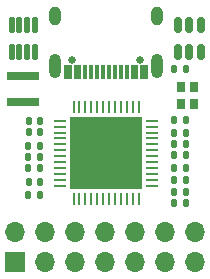
<source format=gbr>
%TF.GenerationSoftware,KiCad,Pcbnew,(6.0.4)*%
%TF.CreationDate,2022-07-06T17:37:40+08:00*%
%TF.ProjectId,XilinxJtag,58696c69-6e78-44a7-9461-672e6b696361,rev?*%
%TF.SameCoordinates,Original*%
%TF.FileFunction,Soldermask,Top*%
%TF.FilePolarity,Negative*%
%FSLAX46Y46*%
G04 Gerber Fmt 4.6, Leading zero omitted, Abs format (unit mm)*
G04 Created by KiCad (PCBNEW (6.0.4)) date 2022-07-06 17:37:40*
%MOMM*%
%LPD*%
G01*
G04 APERTURE LIST*
G04 Aperture macros list*
%AMRoundRect*
0 Rectangle with rounded corners*
0 $1 Rounding radius*
0 $2 $3 $4 $5 $6 $7 $8 $9 X,Y pos of 4 corners*
0 Add a 4 corners polygon primitive as box body*
4,1,4,$2,$3,$4,$5,$6,$7,$8,$9,$2,$3,0*
0 Add four circle primitives for the rounded corners*
1,1,$1+$1,$2,$3*
1,1,$1+$1,$4,$5*
1,1,$1+$1,$6,$7*
1,1,$1+$1,$8,$9*
0 Add four rect primitives between the rounded corners*
20,1,$1+$1,$2,$3,$4,$5,0*
20,1,$1+$1,$4,$5,$6,$7,0*
20,1,$1+$1,$6,$7,$8,$9,0*
20,1,$1+$1,$8,$9,$2,$3,0*%
G04 Aperture macros list end*
%ADD10RoundRect,0.140000X-0.140000X-0.170000X0.140000X-0.170000X0.140000X0.170000X-0.140000X0.170000X0*%
%ADD11RoundRect,0.135000X0.135000X0.185000X-0.135000X0.185000X-0.135000X-0.185000X0.135000X-0.185000X0*%
%ADD12C,0.650000*%
%ADD13R,0.300000X1.150000*%
%ADD14O,1.000000X2.100000*%
%ADD15O,1.000000X1.600000*%
%ADD16R,2.700000X0.800000*%
%ADD17R,0.800000X0.900000*%
%ADD18R,1.700000X1.700000*%
%ADD19O,1.700000X1.700000*%
%ADD20RoundRect,0.147500X0.147500X0.172500X-0.147500X0.172500X-0.147500X-0.172500X0.147500X-0.172500X0*%
%ADD21RoundRect,0.135000X-0.135000X-0.185000X0.135000X-0.185000X0.135000X0.185000X-0.135000X0.185000X0*%
%ADD22RoundRect,0.140000X0.140000X0.170000X-0.140000X0.170000X-0.140000X-0.170000X0.140000X-0.170000X0*%
%ADD23RoundRect,0.150000X-0.150000X0.512500X-0.150000X-0.512500X0.150000X-0.512500X0.150000X0.512500X0*%
%ADD24RoundRect,0.125000X0.125000X-0.537500X0.125000X0.537500X-0.125000X0.537500X-0.125000X-0.537500X0*%
%ADD25RoundRect,0.062500X-0.062500X0.412500X-0.062500X-0.412500X0.062500X-0.412500X0.062500X0.412500X0*%
%ADD26RoundRect,0.062500X-0.412500X0.062500X-0.412500X-0.062500X0.412500X-0.062500X0.412500X0.062500X0*%
%ADD27R,6.200000X6.200000*%
G04 APERTURE END LIST*
D10*
%TO.C,C1*%
X147750000Y-82850000D03*
X148710000Y-82850000D03*
%TD*%
D11*
%TO.C,R5*%
X148740000Y-77870000D03*
X147720000Y-77870000D03*
%TD*%
D12*
%TO.C,J1*%
X144860000Y-71650001D03*
X139080000Y-71650001D03*
D13*
X145320000Y-72715001D03*
X144520000Y-72715001D03*
X143220000Y-72715001D03*
X142220000Y-72715001D03*
X141720000Y-72715001D03*
X140720000Y-72715001D03*
X139420000Y-72715001D03*
X138620000Y-72715001D03*
X138920000Y-72715001D03*
X139720000Y-72715001D03*
X140220000Y-72715001D03*
X141220000Y-72715001D03*
X142720000Y-72715001D03*
X143720000Y-72715001D03*
X144220000Y-72715001D03*
X145020000Y-72715001D03*
D14*
X137650000Y-72150001D03*
D15*
X137650000Y-67970001D03*
X146290000Y-67970001D03*
D14*
X146290000Y-72150001D03*
%TD*%
D10*
%TO.C,C3*%
X147750000Y-76780000D03*
X148710000Y-76780000D03*
%TD*%
D16*
%TO.C,L1*%
X134980000Y-73030000D03*
X134980000Y-75230000D03*
%TD*%
D10*
%TO.C,C16*%
X135440000Y-76866569D03*
X136400000Y-76866569D03*
%TD*%
D11*
%TO.C,R12*%
X136410000Y-80800000D03*
X135390000Y-80800000D03*
%TD*%
D17*
%TO.C,Y1*%
X149430000Y-75390000D03*
X149430000Y-73990000D03*
X148330000Y-73990000D03*
X148330000Y-75390000D03*
%TD*%
D10*
%TO.C,C2*%
X147750000Y-83770000D03*
X148710000Y-83770000D03*
%TD*%
D18*
%TO.C,J2*%
X134265000Y-88795000D03*
D19*
X134265000Y-86255000D03*
X136805000Y-88795000D03*
X136805000Y-86255000D03*
X139345000Y-88795000D03*
X139345000Y-86255000D03*
X141885000Y-88795000D03*
X141885000Y-86255000D03*
X144425000Y-88795000D03*
X144425000Y-86255000D03*
X146965000Y-88795000D03*
X146965000Y-86255000D03*
X149505000Y-88795000D03*
X149505000Y-86255000D03*
%TD*%
D20*
%TO.C,D1*%
X136387500Y-82010000D03*
X135417500Y-82010000D03*
%TD*%
D11*
%TO.C,R8*%
X148740000Y-79740000D03*
X147720000Y-79740000D03*
%TD*%
D21*
%TO.C,R14*%
X135390000Y-78920000D03*
X136410000Y-78920000D03*
%TD*%
D22*
%TO.C,C4*%
X148710000Y-72460000D03*
X147750000Y-72460000D03*
%TD*%
D23*
%TO.C,U2*%
X149970000Y-68692500D03*
X149020000Y-68692500D03*
X148070000Y-68692500D03*
X148070000Y-70967500D03*
X149020000Y-70967500D03*
X149970000Y-70967500D03*
%TD*%
D10*
%TO.C,C7*%
X147750000Y-81820000D03*
X148710000Y-81820000D03*
%TD*%
D21*
%TO.C,R13*%
X135390000Y-79850000D03*
X136410000Y-79850000D03*
%TD*%
D24*
%TO.C,U3*%
X133975000Y-70967500D03*
X134625000Y-70967500D03*
X135275000Y-70967500D03*
X135925000Y-70967500D03*
X135925000Y-68692500D03*
X135275000Y-68692500D03*
X134625000Y-68692500D03*
X133975000Y-68692500D03*
%TD*%
D11*
%TO.C,R7*%
X148740000Y-78810000D03*
X147720000Y-78810000D03*
%TD*%
D25*
%TO.C,U1*%
X144720000Y-75680000D03*
X144220000Y-75680000D03*
X143720000Y-75680000D03*
X143220000Y-75680000D03*
X142720000Y-75680000D03*
X142220000Y-75680000D03*
X141720000Y-75680000D03*
X141220000Y-75680000D03*
X140720000Y-75680000D03*
X140220000Y-75680000D03*
X139720000Y-75680000D03*
X139220000Y-75680000D03*
D26*
X138095000Y-76805000D03*
X138095000Y-77305000D03*
X138095000Y-77805000D03*
X138095000Y-78305000D03*
X138095000Y-78805000D03*
X138095000Y-79305000D03*
X138095000Y-79805000D03*
X138095000Y-80305000D03*
X138095000Y-80805000D03*
X138095000Y-81305000D03*
X138095000Y-81805000D03*
X138095000Y-82305000D03*
D25*
X139220000Y-83430000D03*
X139720000Y-83430000D03*
X140220000Y-83430000D03*
X140720000Y-83430000D03*
X141220000Y-83430000D03*
X141720000Y-83430000D03*
X142220000Y-83430000D03*
X142720000Y-83430000D03*
X143220000Y-83430000D03*
X143720000Y-83430000D03*
X144220000Y-83430000D03*
X144720000Y-83430000D03*
D26*
X145845000Y-82305000D03*
X145845000Y-81805000D03*
X145845000Y-81305000D03*
X145845000Y-80805000D03*
X145845000Y-80305000D03*
X145845000Y-79805000D03*
X145845000Y-79305000D03*
X145845000Y-78805000D03*
X145845000Y-78305000D03*
X145845000Y-77805000D03*
X145845000Y-77305000D03*
X145845000Y-76805000D03*
D27*
X141970000Y-79555000D03*
%TD*%
D21*
%TO.C,R6*%
X147720000Y-80800000D03*
X148740000Y-80800000D03*
%TD*%
%TO.C,R9*%
X135390000Y-83110000D03*
X136410000Y-83110000D03*
%TD*%
D10*
%TO.C,C17*%
X135440000Y-77796568D03*
X136400000Y-77796568D03*
%TD*%
M02*

</source>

ASSIGNED TASK - Return, unchanged, the lines from the first line of the material through the line that holds "0 Add four rect", inclusive, omitting pictures.

OUTPUT OF THE EXERCISE -
<source format=gbr>
%TF.GenerationSoftware,KiCad,Pcbnew,(6.0.4)*%
%TF.CreationDate,2022-07-06T17:37:40+08:00*%
%TF.ProjectId,XilinxJtag,58696c69-6e78-44a7-9461-672e6b696361,rev?*%
%TF.SameCoordinates,Original*%
%TF.FileFunction,Soldermask,Top*%
%TF.FilePolarity,Negative*%
%FSLAX46Y46*%
G04 Gerber Fmt 4.6, Leading zero omitted, Abs format (unit mm)*
G04 Created by KiCad (PCBNEW (6.0.4)) date 2022-07-06 17:37:40*
%MOMM*%
%LPD*%
G01*
G04 APERTURE LIST*
G04 Aperture macros list*
%AMRoundRect*
0 Rectangle with rounded corners*
0 $1 Rounding radius*
0 $2 $3 $4 $5 $6 $7 $8 $9 X,Y pos of 4 corners*
0 Add a 4 corners polygon primitive as box body*
4,1,4,$2,$3,$4,$5,$6,$7,$8,$9,$2,$3,0*
0 Add four circle primitives for the rounded corners*
1,1,$1+$1,$2,$3*
1,1,$1+$1,$4,$5*
1,1,$1+$1,$6,$7*
1,1,$1+$1,$8,$9*
0 Add four rect primitives between the rounded corners*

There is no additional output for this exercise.